start Passage shown
Physical characteristics
- • location: Lumda Plateau, north-west of Grünberg
- • location: Lahn in Giessen
- • coordinates: 50°34′59″N 8°39′39″E﻿ / ﻿50.5831°N 8.6607°E
- Length: 24.3 km (15.1 mi)

Basin features
- Progression: Lahn→ Rhine→ North Sea

= Wieseck (river) =

River in Germany

The Wieseck is a river in Hesse, Germany.
It is a left tributary (east) of the Lahn in the Vorderer Vogelsberg region. It rises in Saasen and after 24.3 kilometres, flows into the Lahn at Giessen, near the railway station. The Giessen suburb of Wieseck is named after the river.

== Natural geography and use ==

The Wieseck valley roughly forms the southern boundary of the Lumda Plateau, the central plateau of the Vorderer Vogelsberg.
The Wieseck meadows between Großen-Buseck and the centre of Giessen are a popular recreation area for the people of Giessen.

==Water quality==

The saprobic index in the middle reaches of the Wieseck (at Großen-Buseck) is 1.77 which is considered "good" according to the WFD standards. In the lower reaches, within the urban area, it is 2.34, which is classified as "moderate".
The structural condition, however, should be classified as "poor". Morphologically, large sections of the Wieseck are severely impaired. Almost 96% of the sections were "significantly distorted" or worse. Only about 4% were classified as having moderate levels of distortion or better, which is the target.
Several other indices calculated by evaluating the colonization of the Wieseck with aquatic organisms (macrobenthos), confirm this poor condition.
These values, which indicate structural impairment of the river, show that the middle reaches of the Wieseck at Großen-Buseck are "unsatisfactory", and the lower reaches in the urban area are "poor".
Thus, on the basis of the WFD, which requires a "good ecological condition" by 2015, action is necessary to improve the condition of the river. Such action is envisaged in the coming years.
end Passage shown
start Provided data
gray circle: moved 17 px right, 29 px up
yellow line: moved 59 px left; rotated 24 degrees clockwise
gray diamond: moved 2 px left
end Provided data
Please turn the paragraph of the Wieseck passage that begins "The structural condition, however" into a short bulleted list that keeps its main facts. The data above is separate from the Wieseck passage.

- Structural condition: should be classified as "poor"
- Large sections of the Wieseck are severely impaired morphologically
- Almost 96% of sections: "significantly distorted" or worse
- Only about 4%: moderate distortion or better, which is the target